The killer was already stepping past him, heading for the door.
CHAPTER FIFTEEN
Amber woke suddenly to the sound of someone knocking on the door to her apartment, hard. It was the kind of urgent knocking that suggested someone had been at it for a while. The kind that might have presaged a SWAT team breaking down the door, except that Amber couldn’t imagine why anyone would.
She realized after a second or two that she’d fallen asleep on her couch, her laptop in front of her on the floor, her pictures of the symbols scattered over her couch, with Amber’s drawings of potential links between them sitting next to them.
Her phone was there among the rest of it and pinged with a message even as Amber tried to blink the sleep from her eyes. Amber grabbed it, trying to make some sense of what was happening. She realized as she looked at it that it was 6am. She also saw that she’d missed half a dozen calls from Simon.
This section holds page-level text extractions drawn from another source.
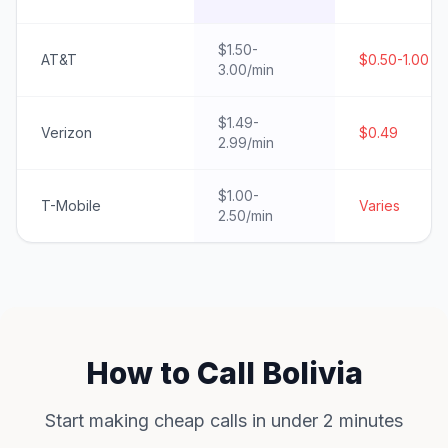
$1.50-
AT&T
$0.50-1.00
3.00/min
$1.49-
Verizon
$0.49
2.99/min
$1.00-
T-Mobile
Varies
2.50/min
How to Call Bolivia
Start making cheap calls in under 2 minutes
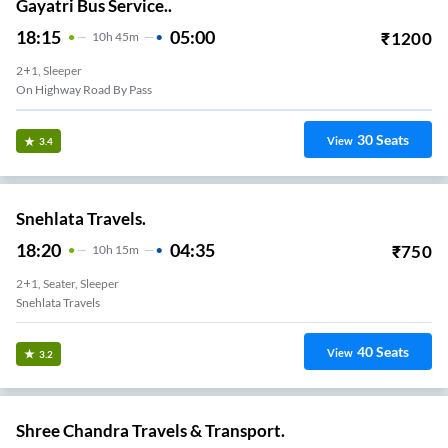
Gayatri Bus Service..
18:15
05:00
₹
1200
10
H
45m
2+1, Sleeper
On Highway Road By Pass
30
Seats
View
3.4
Snehlata Travels.
18:20
04:35
₹
750
10
H
15m
2+1, Seater, Sleeper
Snehlata Travels
40
Seats
View
3.2
Shree Chandra Travels & Transport.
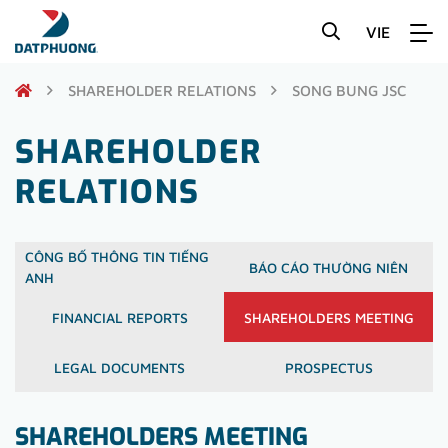
VIE
SHAREHOLDER RELATIONS
SONG BUNG JSC
SHAREHOLDER
RELATIONS
CÔNG BỐ THÔNG TIN TIẾNG
BÁO CÁO THƯỜNG NIÊN
ANH
FINANCIAL REPORTS
SHAREHOLDERS MEETING
LEGAL DOCUMENTS
PROSPECTUS
SHAREHOLDERS MEETING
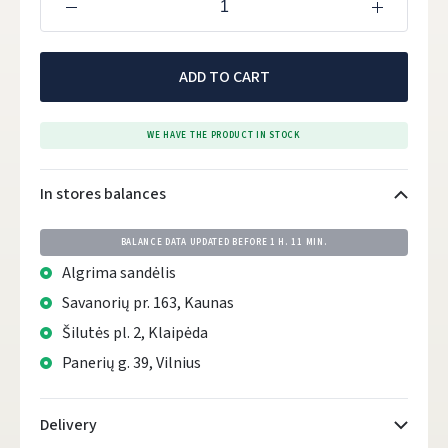
ADD TO CART
WE HAVE THE PRODUCT IN STOCK
In stores balances
BALANCE DATA UPDATED BEFORE
1 H. 11 MIN.
Algrima sandėlis
Savanorių pr. 163, Kaunas
Šilutės pl. 2, Klaipėda
Panerių g. 39, Vilnius
Delivery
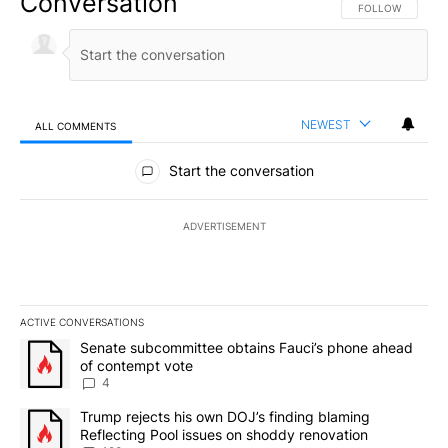
Conversation
FOLLOW THIS CO
FOLLOW
NEWEST
ALL COMMENTS
All Comments
Start the conversation
ADVERTISEMENT
ACTIVE CONVERSATIONS
The following is a list of the most commented articles in the last 7
A trending article titled "Senate subcommittee obtains Fauci’s 
Senate subcommittee obtains Fauci’s phone ahead
of contempt vote
4
A trending article titled "Trump rejects his own DOJ’s finding bl
Trump rejects his own DOJ’s finding blaming
Reflecting Pool issues on shoddy renovation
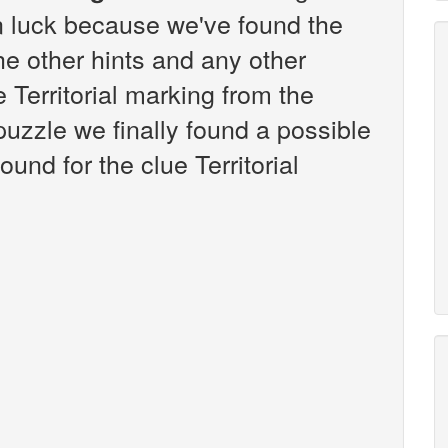
n luck because we've found the
the other hints and any other
e Territorial marking from the
zzle we finally found a possible
und for the clue Territorial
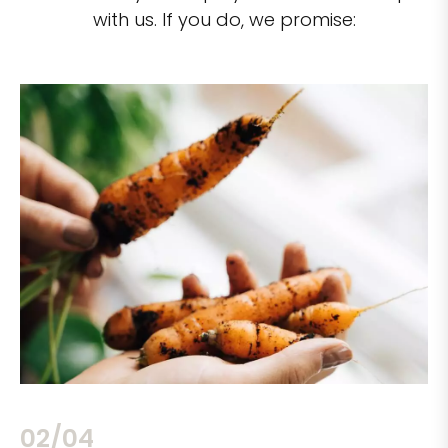
with us. If you do, we promise:
02/04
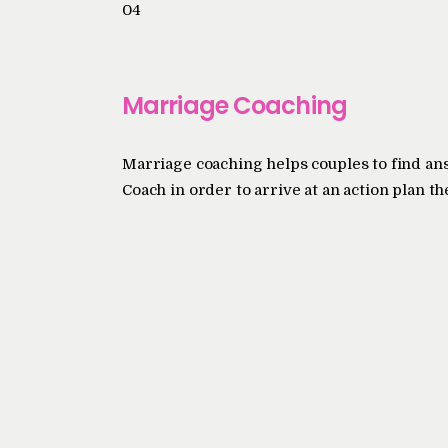
04
Marriage Coaching
Marriage coaching helps couples to find an
Coach in order to arrive at an action plan th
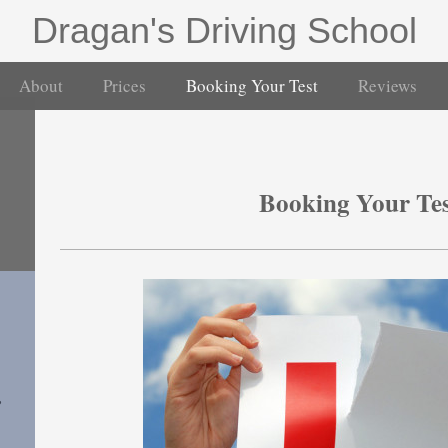
Dragan's Driving School
About
Prices
Booking Your Test
Reviews
Booking Your Te
,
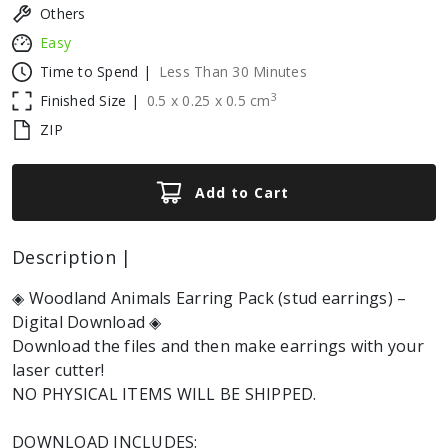
Others
Easy
Time to Spend |
Less Than 30 Minutes
3
Finished Size |
0.5
x
0.25
x
0.5
cm
ZIP
Add to Cart
Description |
◈ Woodland Animals Earring Pack (stud earrings) –
Digital Download ◈
Download the files and then make earrings with your
laser cutter!
NO PHYSICAL ITEMS WILL BE SHIPPED.
DOWNLOAD INCLUDES:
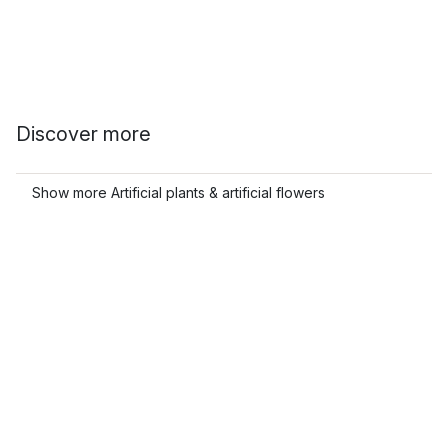
Discover more
Show more Artificial plants & artificial flowers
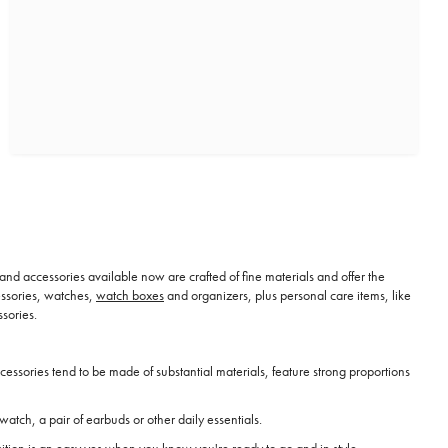
 and accessories available now are crafted of fine materials and offer the
cessories, watches,
watch boxes
and organizers, plus personal care items, like
sories.
essories tend to be made of substantial materials, feature strong proportions
watch, a pair of earbuds or other daily essentials.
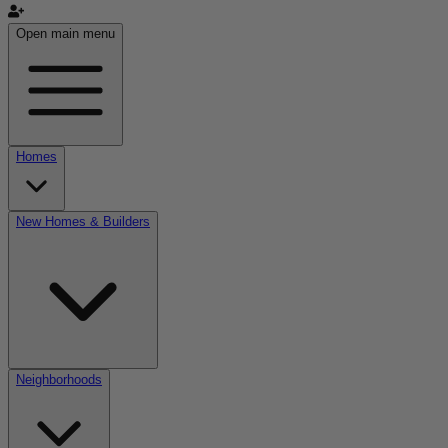
Open main menu
Homes
New Homes & Builders
Neighborhoods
What could be so important that he was trying to contact her so early in the morning?
As another knock came at the door, Amber hurried to it, stepping around the piles of puzzles that dotted her floor. She reached the door, looked through the spyhole there, and opened it hurriedly.
Simon was standing there, looking worried. One of Amber’s neighbors came out and was looking across the hall at them.
“Some of us are trying to sleep here!”
Simon flashed his badge then, and the neighbor darted back inside his apartment, probably wondering exactly what Amber had done wrong to warrant the FBI’s attention.